These functions are used in conjunction with the @@ operator (the ‘matches’ operator) to either collect the relevance score or highlight the searched keywords within the content.

FunctionDescription
search::analyze()Returns the output of a defined search analyzer
search::highlight()Highlights the matching keywords
search::offsets()Returns the position of the matching keywords
search::score()Returns the relevance score

The examples below assume the following queries:

CREATE book:1 SET title = "Rust Web Programming";
DEFINE ANALYZER book_analyzer TOKENIZERS blank, class, camel, punct FILTERS snowball(english);
DEFINE INDEX book_title ON book FIELDS title SEARCH ANALYZER book_analyzer BM25;

search::analyze

The search_analyze function returns the outut of a defined search analyzer on an input string.

API DEFINITION
search::analyze(analyzer, string) -> array<string>

First define the analyzer using the DEFINE ANALYZER statement

Define book analyzer
DEFINE ANALYZER book_analyzer TOKENIZERS blank, class, camel, punct FILTERS snowball(english);

Next you can pass the analyzer to the search::analyzefunction. The following example shows this function, and its output, when used in a RETURN statement:

RETURN search::analyze("book_analyzer", "A hands-on guide to developing, packaging, and deploying fully functional Rust web applications");
Output
[ 'a', 'hand', '-', 'on', 'guid', 'to', 'develop', ',', 'packag', ',', 'and', 'deploy', 'fulli', 'function', 'rust', 'web', 'applic' ]

search::score

The search::score function returns the relevance score corresponding to the given ‘matches’ predicate reference numbers.

API DEFINITION
search::score(number) -> number

The following example shows this function, and its output, when used in a RETURN statement:

SELECT id, title, search::score(1) AS score FROM book
	WHERE title @1@ 'rust web'
	ORDER BY score DESC;
Output
[ { id: book:1, score: 0.9227996468544006, title: [ 'Rust Web Programming' ], } ]

search::highlight

The search::highlight function highlights the matching keywords for the predicate reference number.

API DEFINITION
search::highlight(string, string, number, [boolean]) -> string | string[]
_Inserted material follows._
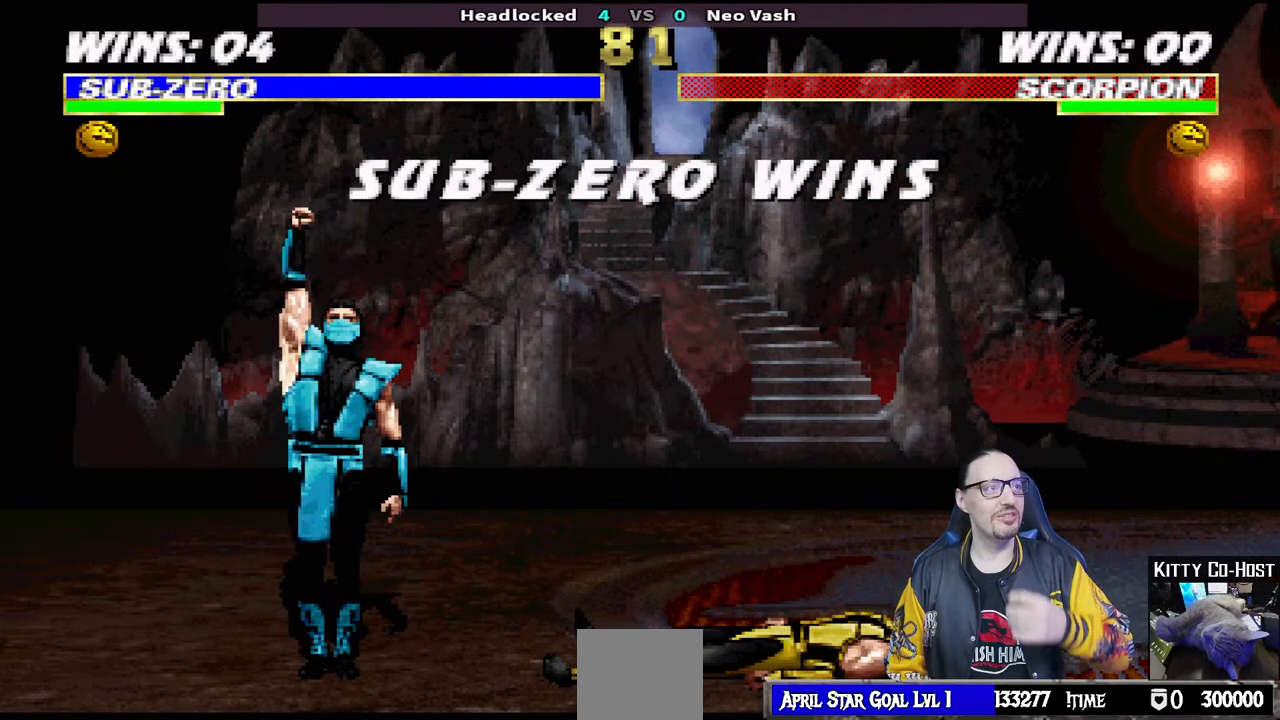
{"buttons": [], "left_stick": "center", "right_stick": "center", "events": [[333, "CROSS", "down"], [483, "CROSS", "up"]]}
The following example shows this function, and its output, when used in a RETURN statement:

SELECT id, search::highlight('<b>', '</b>', 1) AS title
	FROM book WHERE title @1@ 'rust web';
Output
[ { id: book:1, title: [ '<b>Rust</b> <b>Web</b> Programming' ] } ]

The optional Boolean parameter can be set to true to explicitly request that the whole found term be highlighted, or set to false to highlight only the sequence of characters we are looking for. This must be used with an edgengram or ngram filter. The default value is true.


search::offsets

The search::offsets function returns the position of the matching keywords for the predicate reference number.

API DEFINITION
search::offsets(number, [boolean]) -> object

The following example shows this function, and its output, when used in a RETURN statement:

SELECT id, title, search::offsets(1) AS title_offsets
	FROM book WHERE title @1@ 'rust web';
Output
[ { id: book:1, title: [ 'Rust Web Programming' ], title_offsets: { 0: [ { e: 4, s: 0 }, { e: 8, s: 5 } ] } } ]

The output returns the start s and end e positions of each matched term found within the original field.

The full-text index is capable of indexing both single strings and arrays of strings. In this example, the key 0 indicates that we’re highlighting the first string within the title field, which contains an array of strings.

The optional Boolean parameter can be set to true to explicitly request that the whole found term be highlighted, or set to false to highlight only the sequence of characters we are looking for. This must be used with an edgengram or ngram filter. The default value is true.